# Fragmento del texto

********************

De ahí que cuando pensamos Mentira la verdad, filosofía a martillazos (Mulata Films), apostamos a la mezcla de lo cotidiano y lo filosófico, haciendo surgir la pregunta de la materialidad misma de las situaciones diarias: la pregunta por el orden en un supermercado, la pregunta por la identidad en un registro civil o la pregunta por la historia en un velorio. Aquello que naturalmente transcurre como debe transcurrir puede, sin embargo, detenerse, aunque sea un rato, y ser interpelado con preguntas que abren y muestran que todo puede ser de otro modo. La televisión misma puede encontrar sus propios mecanismos de reinvención. ¿Será realmente un cambio o el arquitecto de laMatrix habrá triunfado una vez más?

********************

# Material de origen
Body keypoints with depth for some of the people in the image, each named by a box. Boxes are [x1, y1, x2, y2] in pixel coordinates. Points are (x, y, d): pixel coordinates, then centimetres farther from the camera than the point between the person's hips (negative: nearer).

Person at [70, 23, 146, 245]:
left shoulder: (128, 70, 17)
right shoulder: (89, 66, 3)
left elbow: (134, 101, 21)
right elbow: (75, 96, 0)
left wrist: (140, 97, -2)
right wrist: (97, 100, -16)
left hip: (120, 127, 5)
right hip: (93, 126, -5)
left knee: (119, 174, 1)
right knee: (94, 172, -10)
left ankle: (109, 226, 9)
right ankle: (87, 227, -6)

********************

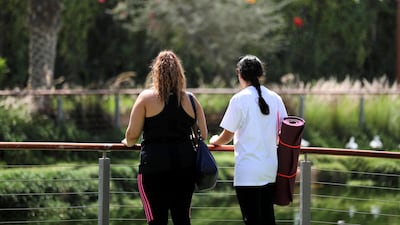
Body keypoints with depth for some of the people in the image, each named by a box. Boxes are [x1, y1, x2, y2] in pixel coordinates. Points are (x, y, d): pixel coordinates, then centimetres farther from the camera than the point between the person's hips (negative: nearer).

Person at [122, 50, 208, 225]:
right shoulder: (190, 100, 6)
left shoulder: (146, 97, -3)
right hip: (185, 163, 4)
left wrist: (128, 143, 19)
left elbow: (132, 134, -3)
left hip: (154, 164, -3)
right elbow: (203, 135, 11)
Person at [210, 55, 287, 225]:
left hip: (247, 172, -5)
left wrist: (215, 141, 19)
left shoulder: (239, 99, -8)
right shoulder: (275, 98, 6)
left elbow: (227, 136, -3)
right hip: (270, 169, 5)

********************

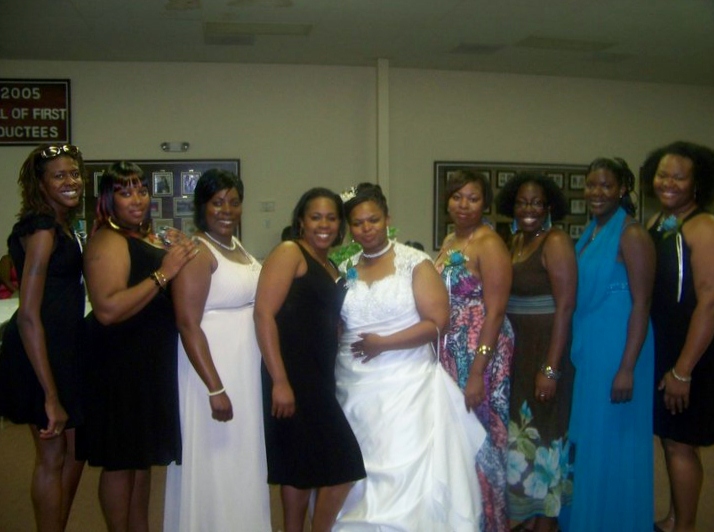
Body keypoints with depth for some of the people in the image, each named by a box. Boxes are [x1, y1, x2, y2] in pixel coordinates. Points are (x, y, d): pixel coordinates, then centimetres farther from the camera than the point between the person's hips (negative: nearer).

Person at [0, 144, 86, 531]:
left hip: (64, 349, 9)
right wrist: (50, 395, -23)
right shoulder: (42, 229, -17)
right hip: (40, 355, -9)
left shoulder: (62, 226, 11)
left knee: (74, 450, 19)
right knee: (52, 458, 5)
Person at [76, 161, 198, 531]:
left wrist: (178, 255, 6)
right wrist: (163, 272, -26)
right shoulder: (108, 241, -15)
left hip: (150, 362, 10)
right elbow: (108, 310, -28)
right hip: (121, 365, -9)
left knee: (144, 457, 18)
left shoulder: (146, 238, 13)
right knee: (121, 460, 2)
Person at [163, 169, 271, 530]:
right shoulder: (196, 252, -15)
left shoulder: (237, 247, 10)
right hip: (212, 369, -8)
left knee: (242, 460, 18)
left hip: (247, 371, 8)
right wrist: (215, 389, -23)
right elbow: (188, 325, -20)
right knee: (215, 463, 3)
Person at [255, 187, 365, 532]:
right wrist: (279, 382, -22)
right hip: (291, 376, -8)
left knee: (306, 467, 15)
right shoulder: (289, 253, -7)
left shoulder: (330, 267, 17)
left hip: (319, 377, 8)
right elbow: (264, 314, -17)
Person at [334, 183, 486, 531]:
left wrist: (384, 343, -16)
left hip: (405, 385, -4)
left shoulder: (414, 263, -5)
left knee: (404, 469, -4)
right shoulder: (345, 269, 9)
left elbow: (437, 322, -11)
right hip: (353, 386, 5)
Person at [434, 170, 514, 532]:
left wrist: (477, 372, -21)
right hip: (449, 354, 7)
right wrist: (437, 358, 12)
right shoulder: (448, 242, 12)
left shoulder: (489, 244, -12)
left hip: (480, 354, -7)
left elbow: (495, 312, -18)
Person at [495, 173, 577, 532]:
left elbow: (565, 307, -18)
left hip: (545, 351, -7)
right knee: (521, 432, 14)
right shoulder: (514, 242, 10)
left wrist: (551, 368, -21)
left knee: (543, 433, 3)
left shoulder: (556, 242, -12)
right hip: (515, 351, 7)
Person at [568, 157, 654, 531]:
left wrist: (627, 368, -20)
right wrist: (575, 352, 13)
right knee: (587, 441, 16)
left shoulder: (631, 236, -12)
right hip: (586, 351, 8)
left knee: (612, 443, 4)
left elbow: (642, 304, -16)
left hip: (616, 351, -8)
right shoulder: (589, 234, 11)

********************

# Comprueba tu comprensión
- a) Según el fragmento sobre Mentira la verdad, ¿en qué lugar se plantea la pregunta por la historia?
- b) En el fragmento sobre Mentira la verdad, cambia "supermercado" por "mercado" y escribe de nuevo la parte que empieza con "De ahí que cuando" y sigue hasta "una vez más?".
- c) Traduce al inglés esta oración del fragmento sobre Mentira la verdad: «La televisión misma puede encontrar sus propios mecanismos de reinvención.»

# Resultados en orden
- a) En un velorio.

- b)
De ahí que cuando pensamos Mentira la verdad, filosofía a martillazos (Mulata Films), apostamos a la mezcla de lo cotidiano y lo filosófico, haciendo surgir la pregunta de la materialidad misma de las situaciones diarias: la pregunta por el orden en un mercado, la pregunta por la identidad en un registro civil o la pregunta por la historia en un velorio. Aquello que naturalmente transcurre como debe transcurrir puede, sin embargo, detenerse, aunque sea un rato, y ser interpelado con preguntas que abren y muestran que todo puede ser de otro modo. La televisión misma puede encontrar sus propios mecanismos de reinvención. ¿Será realmente un cambio o el arquitecto de laMatrix habrá triunfado una vez más?

- c) Television itself can find its own mechanisms of reinvention.